Book Review: A Kind Wish by Jashan Sidhu

“Nothing hypes me up like kindness these days.”

When you have lived a considerable number of years in this world, 29 in my case, it’s natural to feel a bit lethargic or numb to most of the external stimuli or ideas around you. We read so much negativity in our news and witness too much hate on social media every day that we have become too tolerant of them. When I was in my teenage years, I used to feel so charged up and angry when I heard a misogynistic sentence or conversation at my home, school or in my neighbourhood. In my early 20s, corruption, scams, and cases of domestic violence or sexual abuse used to boil my blood so much that I felt the need to react to them in some way. Cut to 29; am I really the same person who used to rebel about the things she hated every day?

I’ve gotten used to the idea that we live in an unfair, imperfect world. I know good movies always have grey characters instead of black and white ones because real life only has grey characters. We are all grey. We have all done something we are not proud of. Something that makes us feel disappointed about ourselves. Hurting a friend with our words, letting down our family at a moment when they needed us a lot, not loving enough, hesitating on truth or delaying a just act; we’ve all done something we wish we could correct. I look back at many past moments in my life and reexamine the things I believe I had done right and wonder: I wish I had focused more on being kind instead of being right.

I recently read the book ‘A Kind Wish’ by Jashan Sidhu published by Papertowns, India. I would classify it under the genres like ‘Children’s books’ and ‘Fantasy’. It is a book that focuses on the theme of kindness. It has characters with both light and darkness. But the characters like the protagonist Dave or his love interest, Elaine, are people who always know the right thing to do in even the most difficult moments. They always choose love and kindness, despite the hardships that they have to endure for it.

King Arthur and Queen Svanne of the Kingdom Blestaire had huge hopes for the Servotum or the magical awakening ceremony of their firstborn child, Prince Dave. But crushing an entire kingdom’s hope, Dave became the first person to be born in Blestaire without magic. His parents abandoned him. A maid was assigned the task of bringing up him as her child. The people in the kingdom were warned not to talk about the incidents. If they did, they were burned to death.

As a man without magic, the whole kingdom disrespected and hated him, except the kids and his invisible, comical friend Ling. Despite a life of hardship, Dave has only love and kindness in his heart for others. But he isn’t always too kind to himself. He dreams of creating a world without hatred. But the sorrow and pain inside him surrounded him like a cold winter of loneliness. That is when Elaine enters his life like cherry blossoms on snow, like a beautiful spring. The events that ensue their encounter change their lives around.
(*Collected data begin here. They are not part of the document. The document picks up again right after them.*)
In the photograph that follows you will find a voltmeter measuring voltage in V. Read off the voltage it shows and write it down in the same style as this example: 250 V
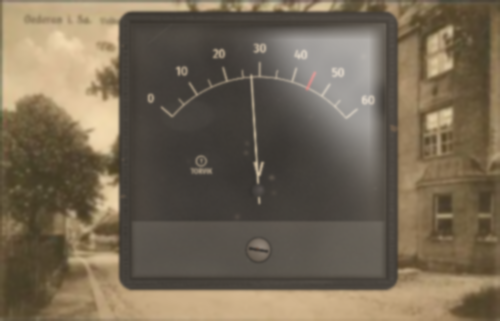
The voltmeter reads 27.5 V
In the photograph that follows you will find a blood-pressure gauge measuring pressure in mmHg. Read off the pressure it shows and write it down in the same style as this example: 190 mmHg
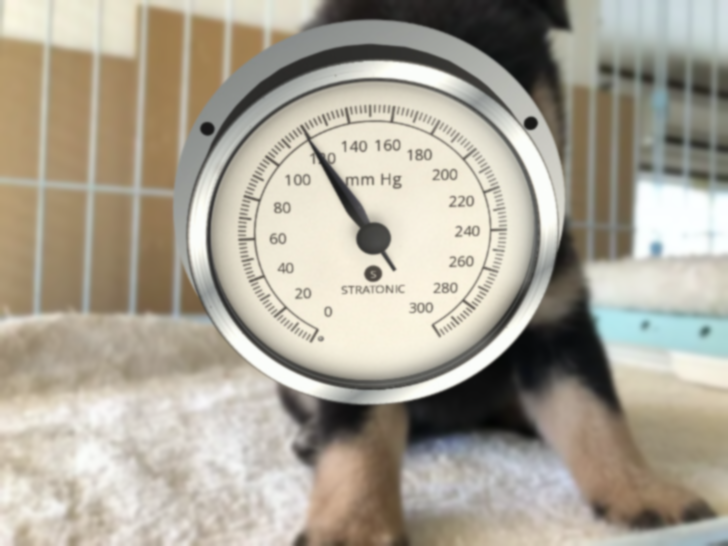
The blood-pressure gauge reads 120 mmHg
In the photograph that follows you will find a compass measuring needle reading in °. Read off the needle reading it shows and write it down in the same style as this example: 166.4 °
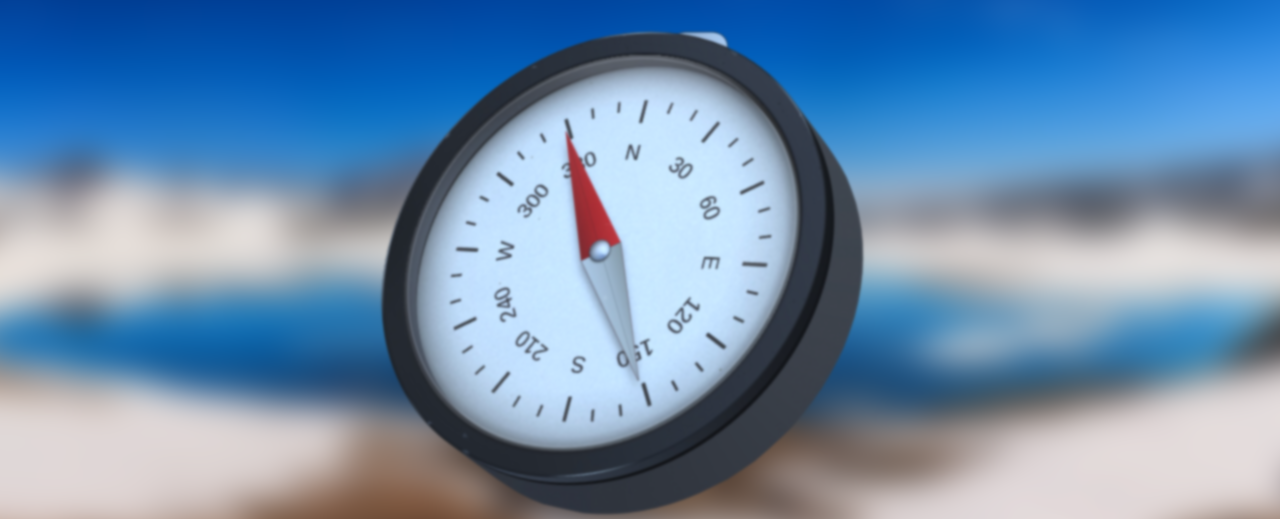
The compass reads 330 °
If I had to sum up this book in one line I would say – in a tale with magic and monsters, love and hate, poetry and prose, kindness takes centre stage.
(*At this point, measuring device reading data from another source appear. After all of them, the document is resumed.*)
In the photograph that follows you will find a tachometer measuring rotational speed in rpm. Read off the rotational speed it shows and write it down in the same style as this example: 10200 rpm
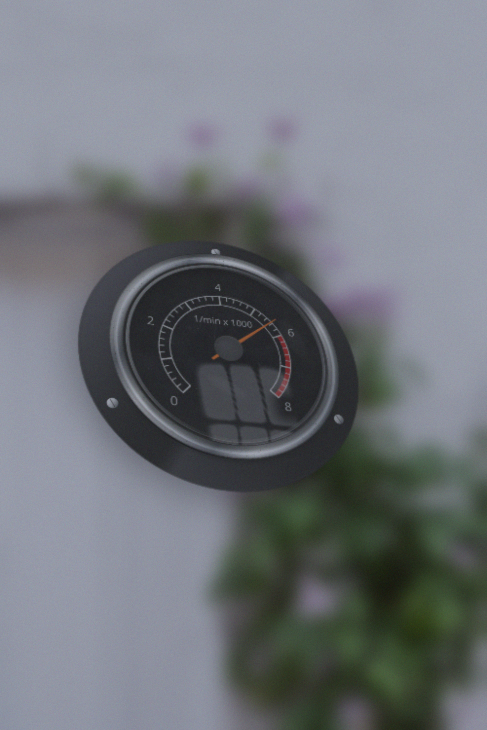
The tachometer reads 5600 rpm
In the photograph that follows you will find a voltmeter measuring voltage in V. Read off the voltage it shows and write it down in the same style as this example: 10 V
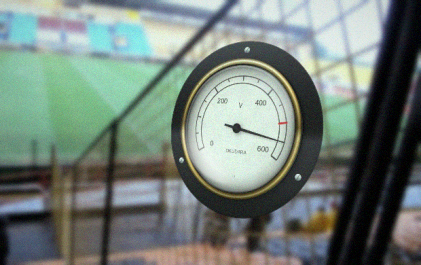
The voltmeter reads 550 V
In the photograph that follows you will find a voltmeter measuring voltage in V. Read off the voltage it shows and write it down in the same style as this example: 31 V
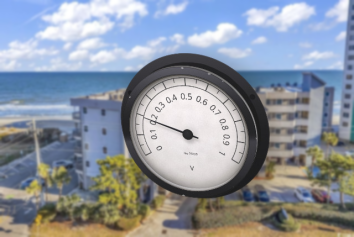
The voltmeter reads 0.2 V
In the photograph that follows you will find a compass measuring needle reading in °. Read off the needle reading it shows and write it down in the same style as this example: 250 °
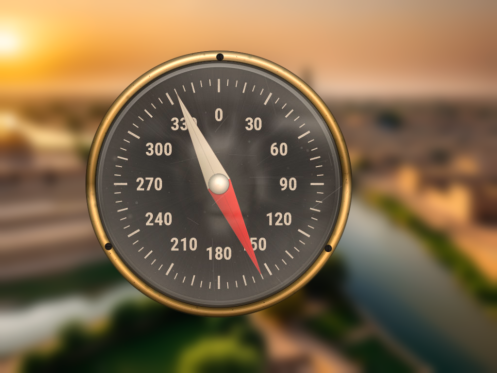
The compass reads 155 °
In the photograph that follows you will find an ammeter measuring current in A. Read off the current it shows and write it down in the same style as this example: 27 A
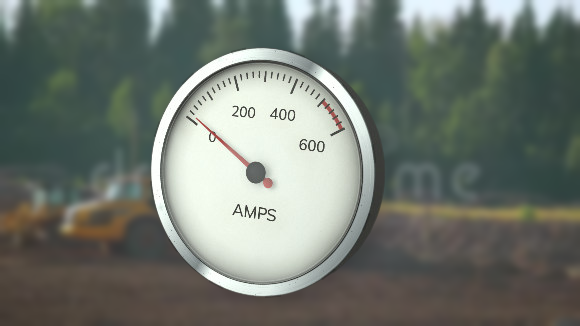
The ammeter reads 20 A
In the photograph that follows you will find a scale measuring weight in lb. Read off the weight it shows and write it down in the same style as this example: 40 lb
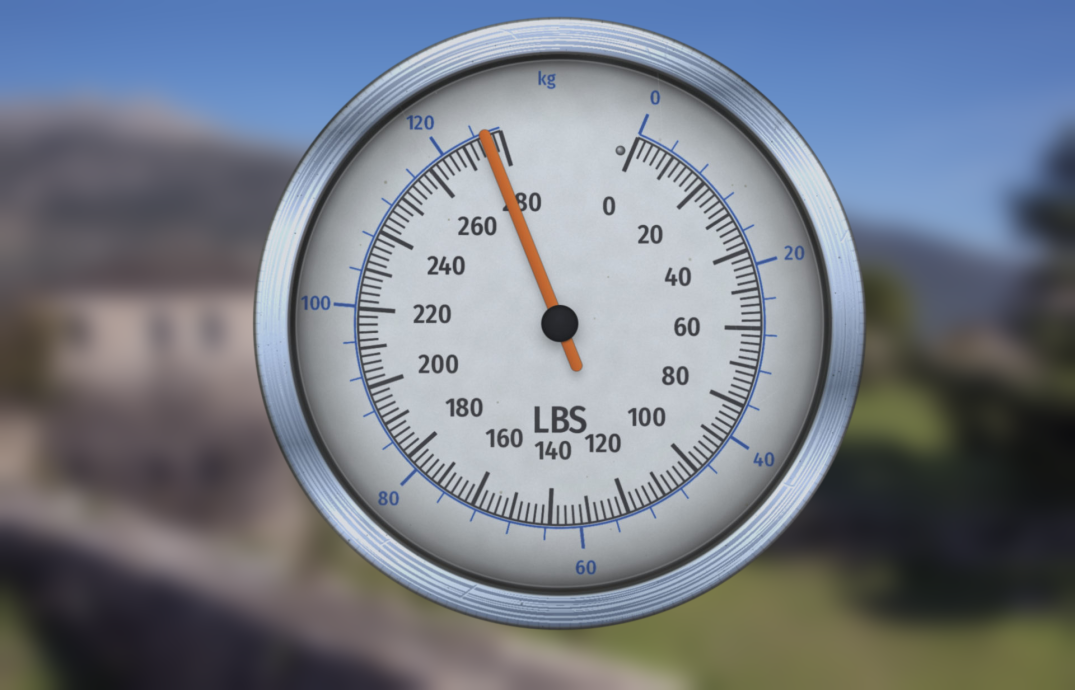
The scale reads 276 lb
The story reminded me so much of the barbie stories I watched as a kid. A kingdom, an abandoned child, a magical friend, a love interest, an evil villain, monsters – the book has all the tropes of a Cinderella story. The picturisation of the scenes within the story reminded me so much of Japanese, Chinese or Korean movies I’ve watched; maybe because of the mountains, the spring, the forest, the trees, flowers, and the cherry blossoms on the snow. The narration that uses both poetry and prose hints at a skilled craftsman behind the pages.

As adults who think negativity and darkness are the reality, the idea that kindness can triumph over evil might seem so idealistic or fairytale-ish. But I think the kids will love reading it. As I already hinted at the beginning of this write-up, nothing hypes me up like kindness these days. So even though this is a black-and-white, dream-like, far-from-reality-ish story, I loved reading it.

The book is full of long but quotable quotes. I also enjoyed the quotes about kindness from other authors added at the beginning of each chapter. I couldn’t help but notice issues in areas like punctuation that could be solved by one more round of proofreading. Eg: double punctuation – ,.

Overall it was a refreshing, positive, short read for me with just 59 pages. My rating is 3.5/5.

“In the core of their hearts, all people are kind. It’s just that sometimes the world gets to them faster than the beats of their heart, and they forget all about kindness. It just goes on to show that they have not witnessed the kind of magic that slows down the world around you and makes you appreciate the wonders and genius that have always been around them.”